OIT’s PLM implementation stays true to the Agile principles it was built to evangelize, delivering simple systems that iteratively actualize change, Jordan said. The effort has been through multiple maturity levels.

The center is currently staging for PLM level three to compound the knowledge and practices gathered during preceding levels of maturity. The first level of PLM focused on creating a lean foundation, postured for change. Level two used that trusted foundation to explore ways to improve outcomes. Teams were connected to subject matter experts through a matrixed model so they could advance their capabilities in data strategy and upskill their staff.

“When we aligned subject matter experts to the product lines, people knew exactly who to go to when they needed help with the touch of a button. This checked the box for immediate needs, like strategic communications and budget, but it also unveiled an opportunity for team members to explore, collaborate and see the bigger picture. Partnering with experts beyond their normal domain helped build both ‘T-shaped’ teams and empathy across the organization. We don’t need everyone to be an expert in everything, but we do need them armed with enough knowledge and awareness to feel empowered,” Jordan said.

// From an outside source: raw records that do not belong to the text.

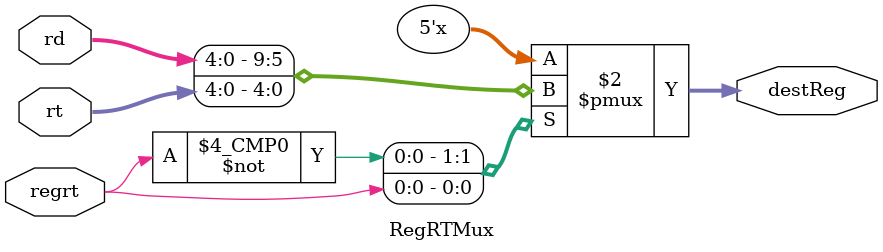
<source format=v>
`timescale 1ns / 1ps

module RegRTMux(rd, rt, regrt, destReg);
    input[4:0] rd, rt;
    input regrt;
    output[4:0] destReg;
    reg[4:0] destReg;
    
    always @(*) begin
        case(regrt)
            1'b0:
                begin
                   destReg = rd; 
                end
            1'b1:
                begin
                    destReg = rt;
                end
        endcase
    end
endmodule

</source>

Jordan’s team is also developing dashboard and reporting capabilities to enhance the organization’s approach to using data to make more informed decisions.

The dashboards utilize authoritative data, offer the opportunity to save time aggregating data and developing reports, and equip teams with the information they need to make empowered decisions. Offerings range from product scorecards that make product metrics like mean time to restore (MTTR), release cadence and lead time visible to use in stand-up meetings and sprint planning to customer-facing products like the Business Metrics Dashboard that showcases product success rates.

“In order to develop the business metric, both the customer and the product had to have a common lexicon of what success looked like,” Jordan said. “It helped increase customer collaboration, level set expectations and built trust — all essential when you are delivering high-stakes products for programs like Loan Guarantee, to make veterans more competitive in today’s housing market.”

While the ACOE works to upskill its staff in Agile, SAFe and DevSecOps, it’s also embedding principles of resiliency and adaptability to inspire what Jordan called a “growth mindset.” This is also what marks the difference between “being Agile” and “doing Agile,” she said.

As the center works to mature agility at the agency more broadly, it will maintain its focus on continuous improvement to drive transparency and transformation. Communication is key. Jordan described how the ACOE prioritizes customer feedback and facilitates upskilling sessions and communities of practice to drive collaboration and provide social learning experiences.

“We are on a mission to help teams learn, grow and optimize,” Jordan said. “We want to help teams create environments that provide the transparency, inspection and adaptability necessary to feel confident ‘failing forward.’ It is this confidence that allows creativity to thrive.”